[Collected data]
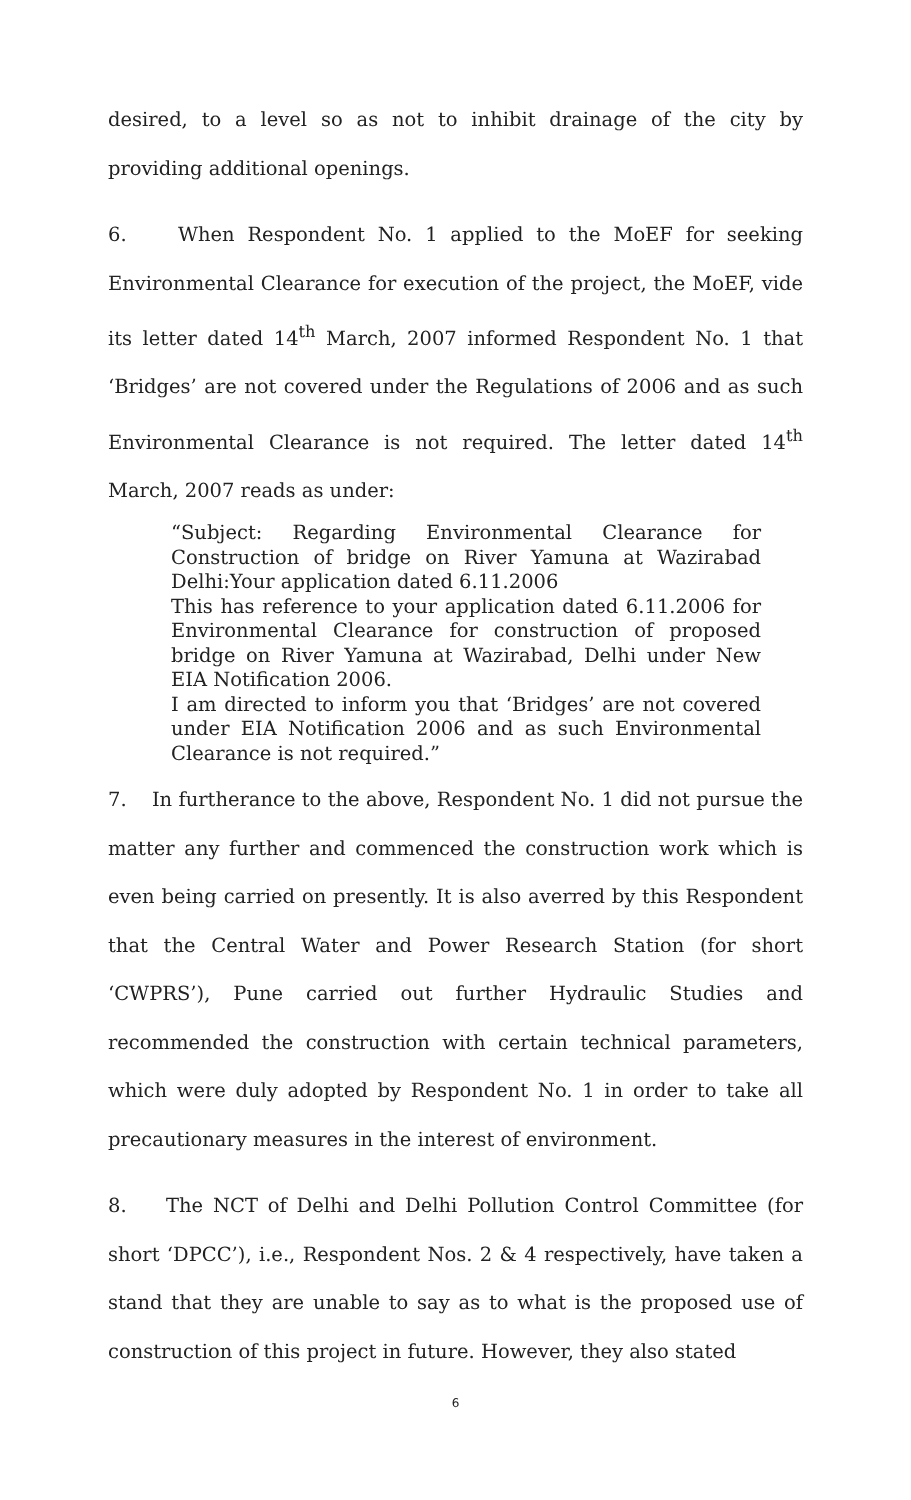desired, to a level so as not to inhibit drainage of the city by providing additional openings.
6. When Respondent No. 1 applied to the MoEF for seeking Environmental Clearance for execution of the project, the MoEF, vide its letter dated 14<sup>th</sup> March, 2007 informed Respondent No. 1 that ‘Bridges’ are not covered under the Regulations of 2006 and as such Environmental Clearance is not required. The letter dated 14<sup>th</sup> March, 2007 reads as under:
“Subject: Regarding Environmental Clearance for Construction of bridge on River Yamuna at Wazirabad Delhi:Your application dated 6.11.2006
This has reference to your application dated 6.11.2006 for Environmental Clearance for construction of proposed bridge on River Yamuna at Wazirabad, Delhi under New EIA Notification 2006.
I am directed to inform you that ‘Bridges’ are not covered under EIA Notification 2006 and as such Environmental Clearance is not required.”
7. In furtherance to the above, Respondent No. 1 did not pursue the matter any further and commenced the construction work which is even being carried on presently. It is also averred by this Respondent that the Central Water and Power Research Station (for short ‘CWPRS’), Pune carried out further Hydraulic Studies and recommended the construction with certain technical parameters, which were duly adopted by Respondent No. 1 in order to take all precautionary measures in the interest of environment.
8. The NCT of Delhi and Delhi Pollution Control Committee (for short ‘DPCC’), i.e., Respondent Nos. 2 & 4 respectively, have taken a stand that they are unable to say as to what is the proposed use of construction of this project in future. However, they also stated
6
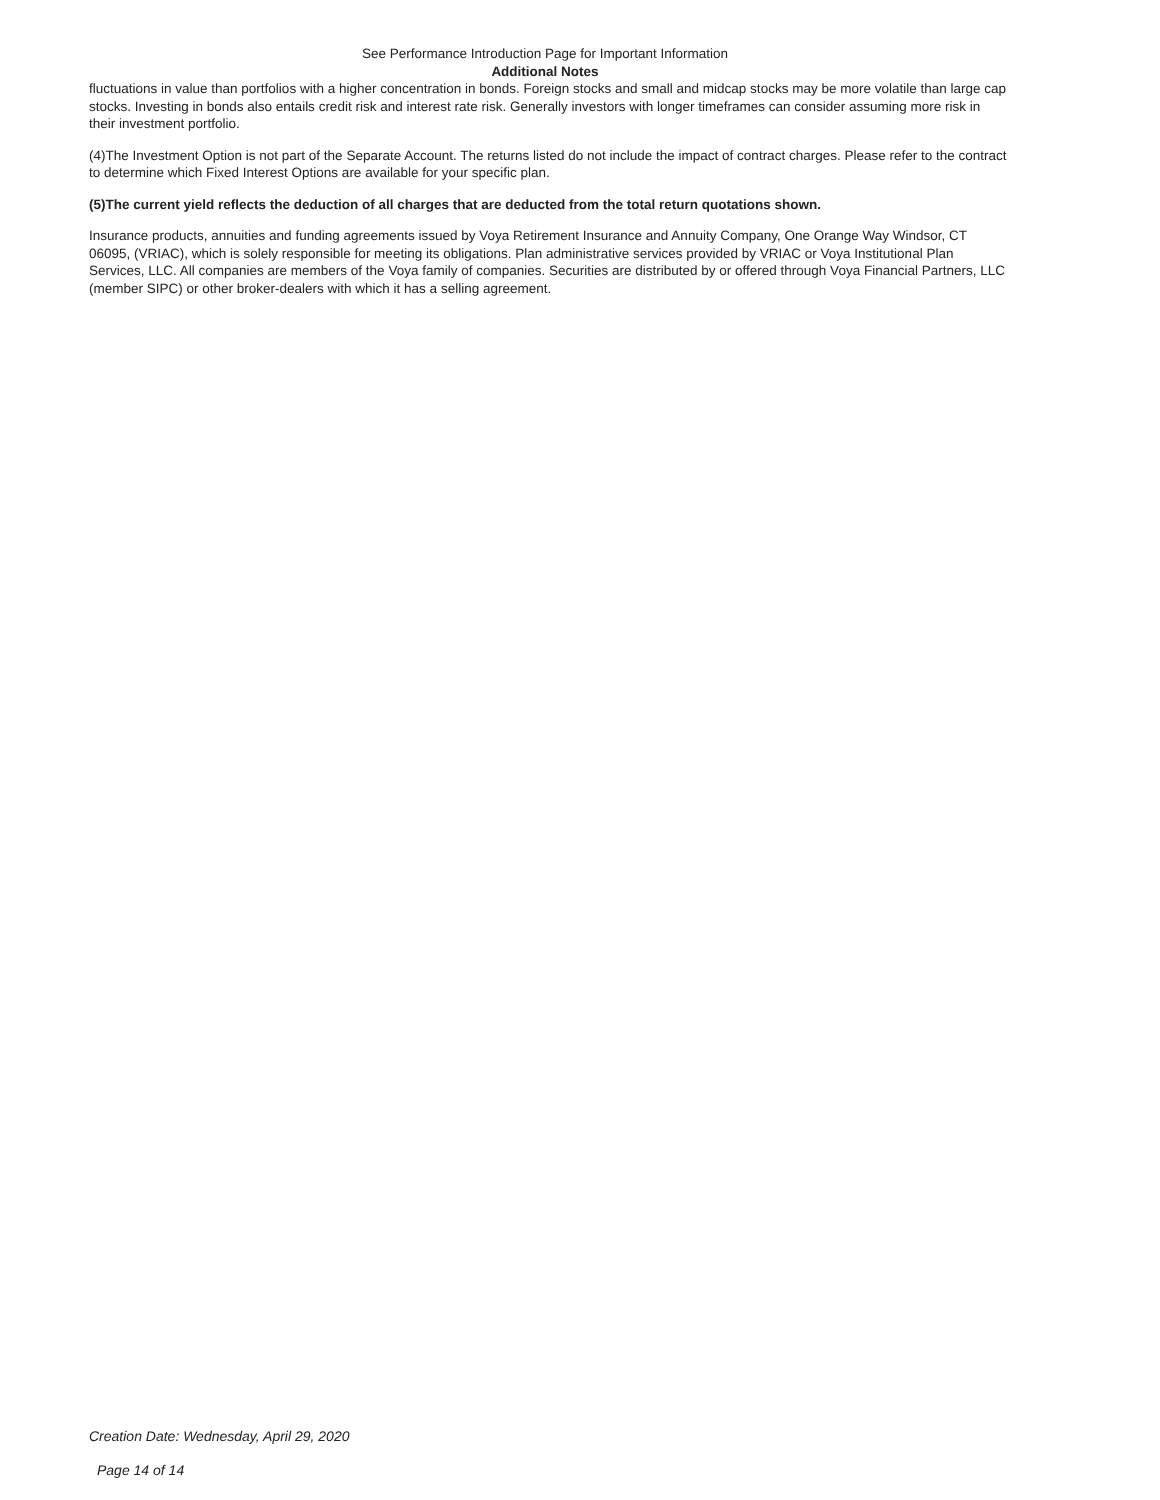See Performance Introduction Page for Important Information
Additional Notes
fluctuations in value than portfolios with a higher concentration in bonds. Foreign stocks and small and midcap stocks may be more volatile than large cap stocks. Investing in bonds also entails credit risk and interest rate risk. Generally investors with longer timeframes can consider assuming more risk in their investment portfolio.
(4)The Investment Option is not part of the Separate Account. The returns listed do not include the impact of contract charges. Please refer to the contract to determine which Fixed Interest Options are available for your specific plan.
(5)The current yield reflects the deduction of all charges that are deducted from the total return quotations shown.
Insurance products, annuities and funding agreements issued by Voya Retirement Insurance and Annuity Company, One Orange Way Windsor, CT 06095, (VRIAC), which is solely responsible for meeting its obligations. Plan administrative services provided by VRIAC or Voya Institutional Plan Services, LLC. All companies are members of the Voya family of companies. Securities are distributed by or offered through Voya Financial Partners, LLC (member SIPC) or other broker-dealers with which it has a selling agreement.
Creation Date: Wednesday, April 29, 2020
Page 14 of 14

Requirement – Output the lines of the data exactly, starting at the first and ending with the line that has "I am directed". Pictures are not part of it.

Answer –
desired, to a level so as not to inhibit drainage of the city by providing additional openings.
6. When Respondent No. 1 applied to the MoEF for seeking Environmental Clearance for execution of the project, the MoEF, vide its letter dated 14<sup>th</sup> March, 2007 informed Respondent No. 1 that ‘Bridges’ are not covered under the Regulations of 2006 and as such Environmental Clearance is not required. The letter dated 14<sup>th</sup> March, 2007 reads as under:
“Subject: Regarding Environmental Clearance for Construction of bridge on River Yamuna at Wazirabad Delhi:Your application dated 6.11.2006
This has reference to your application dated 6.11.2006 for Environmental Clearance for construction of proposed bridge on River Yamuna at Wazirabad, Delhi under New EIA Notification 2006.
I am directed to inform you that ‘Bridges’ are not covered under EIA Notification 2006 and as such Environmental Clearance is not required.”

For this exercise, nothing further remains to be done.